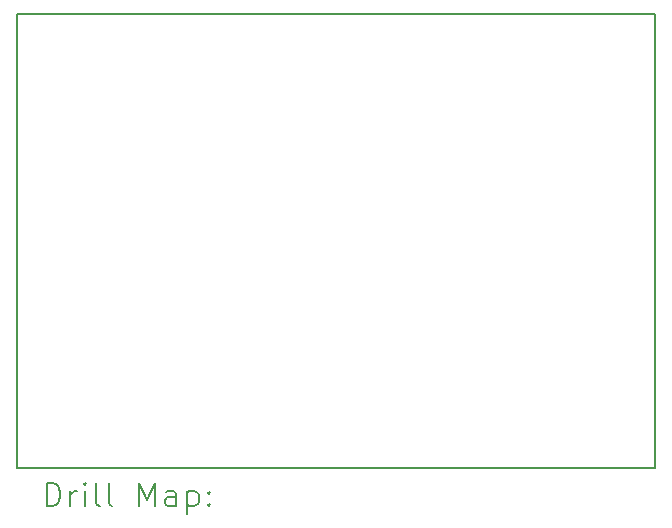
<source format=gbr>
%TF.GenerationSoftware,KiCad,Pcbnew,8.0.9*%
%TF.CreationDate,2025-06-24T22:55:31+09:00*%
%TF.ProjectId,scsi_d25p50k_adapter,73637369-5f64-4323-9570-35306b5f6164,rev?*%
%TF.SameCoordinates,Original*%
%TF.FileFunction,Drillmap*%
%TF.FilePolarity,Positive*%
%FSLAX45Y45*%
G04 Gerber Fmt 4.5, Leading zero omitted, Abs format (unit mm)*
G04 Created by KiCad (PCBNEW 8.0.9) date 2025-06-24 22:55:31*
%MOMM*%
%LPD*%
G01*
G04 APERTURE LIST*
%ADD10C,0.200000*%
G04 APERTURE END LIST*
D10*
X11850000Y-8650000D02*
X17250000Y-8650000D01*
X17250000Y-12500000D01*
X11850000Y-12500000D01*
X11850000Y-8650000D01*
X12100777Y-12821484D02*
X12100777Y-12621484D01*
X12100777Y-12621484D02*
X12148396Y-12621484D01*
X12148396Y-12621484D02*
X12176967Y-12631008D01*
X12176967Y-12631008D02*
X12196015Y-12650055D01*
X12196015Y-12650055D02*
X12205539Y-12669103D01*
X12205539Y-12669103D02*
X12215062Y-12707198D01*
X12215062Y-12707198D02*
X12215062Y-12735769D01*
X12215062Y-12735769D02*
X12205539Y-12773865D01*
X12205539Y-12773865D02*
X12196015Y-12792912D01*
X12196015Y-12792912D02*
X12176967Y-12811960D01*
X12176967Y-12811960D02*
X12148396Y-12821484D01*
X12148396Y-12821484D02*
X12100777Y-12821484D01*
X12300777Y-12821484D02*
X12300777Y-12688150D01*
X12300777Y-12726246D02*
X12310301Y-12707198D01*
X12310301Y-12707198D02*
X12319824Y-12697674D01*
X12319824Y-12697674D02*
X12338872Y-12688150D01*
X12338872Y-12688150D02*
X12357920Y-12688150D01*
X12424586Y-12821484D02*
X12424586Y-12688150D01*
X12424586Y-12621484D02*
X12415062Y-12631008D01*
X12415062Y-12631008D02*
X12424586Y-12640531D01*
X12424586Y-12640531D02*
X12434110Y-12631008D01*
X12434110Y-12631008D02*
X12424586Y-12621484D01*
X12424586Y-12621484D02*
X12424586Y-12640531D01*
X12548396Y-12821484D02*
X12529348Y-12811960D01*
X12529348Y-12811960D02*
X12519824Y-12792912D01*
X12519824Y-12792912D02*
X12519824Y-12621484D01*
X12653158Y-12821484D02*
X12634110Y-12811960D01*
X12634110Y-12811960D02*
X12624586Y-12792912D01*
X12624586Y-12792912D02*
X12624586Y-12621484D01*
X12881729Y-12821484D02*
X12881729Y-12621484D01*
X12881729Y-12621484D02*
X12948396Y-12764341D01*
X12948396Y-12764341D02*
X13015062Y-12621484D01*
X13015062Y-12621484D02*
X13015062Y-12821484D01*
X13196015Y-12821484D02*
X13196015Y-12716722D01*
X13196015Y-12716722D02*
X13186491Y-12697674D01*
X13186491Y-12697674D02*
X13167443Y-12688150D01*
X13167443Y-12688150D02*
X13129348Y-12688150D01*
X13129348Y-12688150D02*
X13110301Y-12697674D01*
X13196015Y-12811960D02*
X13176967Y-12821484D01*
X13176967Y-12821484D02*
X13129348Y-12821484D01*
X13129348Y-12821484D02*
X13110301Y-12811960D01*
X13110301Y-12811960D02*
X13100777Y-12792912D01*
X13100777Y-12792912D02*
X13100777Y-12773865D01*
X13100777Y-12773865D02*
X13110301Y-12754817D01*
X13110301Y-12754817D02*
X13129348Y-12745293D01*
X13129348Y-12745293D02*
X13176967Y-12745293D01*
X13176967Y-12745293D02*
X13196015Y-12735769D01*
X13291253Y-12688150D02*
X13291253Y-12888150D01*
X13291253Y-12697674D02*
X13310301Y-12688150D01*
X13310301Y-12688150D02*
X13348396Y-12688150D01*
X13348396Y-12688150D02*
X13367443Y-12697674D01*
X13367443Y-12697674D02*
X13376967Y-12707198D01*
X13376967Y-12707198D02*
X13386491Y-12726246D01*
X13386491Y-12726246D02*
X13386491Y-12783388D01*
X13386491Y-12783388D02*
X13376967Y-12802436D01*
X13376967Y-12802436D02*
X13367443Y-12811960D01*
X13367443Y-12811960D02*
X13348396Y-12821484D01*
X13348396Y-12821484D02*
X13310301Y-12821484D01*
X13310301Y-12821484D02*
X13291253Y-12811960D01*
X13472205Y-12802436D02*
X13481729Y-12811960D01*
X13481729Y-12811960D02*
X13472205Y-12821484D01*
X13472205Y-12821484D02*
X13462682Y-12811960D01*
X13462682Y-12811960D02*
X13472205Y-12802436D01*
X13472205Y-12802436D02*
X13472205Y-12821484D01*
X13472205Y-12697674D02*
X13481729Y-12707198D01*
X13481729Y-12707198D02*
X13472205Y-12716722D01*
X13472205Y-12716722D02*
X13462682Y-12707198D01*
X13462682Y-12707198D02*
X13472205Y-12697674D01*
X13472205Y-12697674D02*
X13472205Y-12716722D01*
M02*

</source>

Exercise prompt:
Return all of the data exactly as written, and drop the pictures.

Task result:
<source format=gbr>
%TF.GenerationSoftware,KiCad,Pcbnew,8.0.9*%
%TF.CreationDate,2025-06-24T22:55:31+09:00*%
%TF.ProjectId,scsi_d25p50k_adapter,73637369-5f64-4323-9570-35306b5f6164,rev?*%
%TF.SameCoordinates,Original*%
%TF.FileFunction,Drillmap*%
%TF.FilePolarity,Positive*%
%FSLAX45Y45*%
G04 Gerber Fmt 4.5, Leading zero omitted, Abs format (unit mm)*
G04 Created by KiCad (PCBNEW 8.0.9) date 2025-06-24 22:55:31*
%MOMM*%
%LPD*%
G01*
G04 APERTURE LIST*
%ADD10C,0.200000*%
G04 APERTURE END LIST*
D10*
X11850000Y-8650000D02*
X17250000Y-8650000D01*
X17250000Y-12500000D01*
X11850000Y-12500000D01*
X11850000Y-8650000D01*
X12100777Y-12821484D02*
X12100777Y-12621484D01*
X12100777Y-12621484D02*
X12148396Y-12621484D01*
X12148396Y-12621484D02*
X12176967Y-12631008D01*
X12176967Y-12631008D02*
X12196015Y-12650055D01*
X12196015Y-12650055D02*
X12205539Y-12669103D01*
X12205539Y-12669103D02*
X12215062Y-12707198D01*
X12215062Y-12707198D02*
X12215062Y-12735769D01*
X12215062Y-12735769D02*
X12205539Y-12773865D01*
X12205539Y-12773865D02*
X12196015Y-12792912D01*
X12196015Y-12792912D02*
X12176967Y-12811960D01*
X12176967Y-12811960D02*
X12148396Y-12821484D01*
X12148396Y-12821484D02*
X12100777Y-12821484D01*
X12300777Y-12821484D02*
X12300777Y-12688150D01*
X12300777Y-12726246D02*
X12310301Y-12707198D01*
X12310301Y-12707198D02*
X12319824Y-12697674D01*
X12319824Y-12697674D02*
X12338872Y-12688150D01*
X12338872Y-12688150D02*
X12357920Y-12688150D01*
X12424586Y-12821484D02*
X12424586Y-12688150D01*
X12424586Y-12621484D02*
X12415062Y-12631008D01*
X12415062Y-12631008D02*
X12424586Y-12640531D01*
X12424586Y-12640531D02*
X12434110Y-12631008D01*
X12434110Y-12631008D02*
X12424586Y-12621484D01*
X12424586Y-12621484D02*
X12424586Y-12640531D01*
X12548396Y-12821484D02*
X12529348Y-12811960D01*
X12529348Y-12811960D02*
X12519824Y-12792912D01*
X12519824Y-12792912D02*
X12519824Y-12621484D01*
X12653158Y-12821484D02*
X12634110Y-12811960D01*
X12634110Y-12811960D02*
X12624586Y-12792912D01*
X12624586Y-12792912D02*
X12624586Y-12621484D01*
X12881729Y-12821484D02*
X12881729Y-12621484D01*
X12881729Y-12621484D02*
X12948396Y-12764341D01*
X12948396Y-12764341D02*
X13015062Y-12621484D01*
X13015062Y-12621484D02*
X13015062Y-12821484D01*
X13196015Y-12821484D02*
X13196015Y-12716722D01*
X13196015Y-12716722D02*
X13186491Y-12697674D01*
X13186491Y-12697674D02*
X13167443Y-12688150D01*
X13167443Y-12688150D02*
X13129348Y-12688150D01*
X13129348Y-12688150D02*
X13110301Y-12697674D01*
X13196015Y-12811960D02*
X13176967Y-12821484D01*
X13176967Y-12821484D02*
X13129348Y-12821484D01*
X13129348Y-12821484D02*
X13110301Y-12811960D01*
X13110301Y-12811960D02*
X13100777Y-12792912D01*
X13100777Y-12792912D02*
X13100777Y-12773865D01*
X13100777Y-12773865D02*
X13110301Y-12754817D01*
X13110301Y-12754817D02*
X13129348Y-12745293D01*
X13129348Y-12745293D02*
X13176967Y-12745293D01*
X13176967Y-12745293D02*
X13196015Y-12735769D01*
X13291253Y-12688150D02*
X13291253Y-12888150D01*
X13291253Y-12697674D02*
X13310301Y-12688150D01*
X13310301Y-12688150D02*
X13348396Y-12688150D01*
X13348396Y-12688150D02*
X13367443Y-12697674D01*
X13367443Y-12697674D02*
X13376967Y-12707198D01*
X13376967Y-12707198D02*
X13386491Y-12726246D01*
X13386491Y-12726246D02*
X13386491Y-12783388D01*
X13386491Y-12783388D02*
X13376967Y-12802436D01*
X13376967Y-12802436D02*
X13367443Y-12811960D01*
X13367443Y-12811960D02*
X13348396Y-12821484D01*
X13348396Y-12821484D02*
X13310301Y-12821484D01*
X13310301Y-12821484D02*
X13291253Y-12811960D01*
X13472205Y-12802436D02*
X13481729Y-12811960D01*
X13481729Y-12811960D02*
X13472205Y-12821484D01*
X13472205Y-12821484D02*
X13462682Y-12811960D01*
X13462682Y-12811960D02*
X13472205Y-12802436D01*
X13472205Y-12802436D02*
X13472205Y-12821484D01*
X13472205Y-12697674D02*
X13481729Y-12707198D01*
X13481729Y-12707198D02*
X13472205Y-12716722D01*
X13472205Y-12716722D02*
X13462682Y-12707198D01*
X13462682Y-12707198D02*
X13472205Y-12697674D01*
X13472205Y-12697674D02*
X13472205Y-12716722D01*
M02*

</source>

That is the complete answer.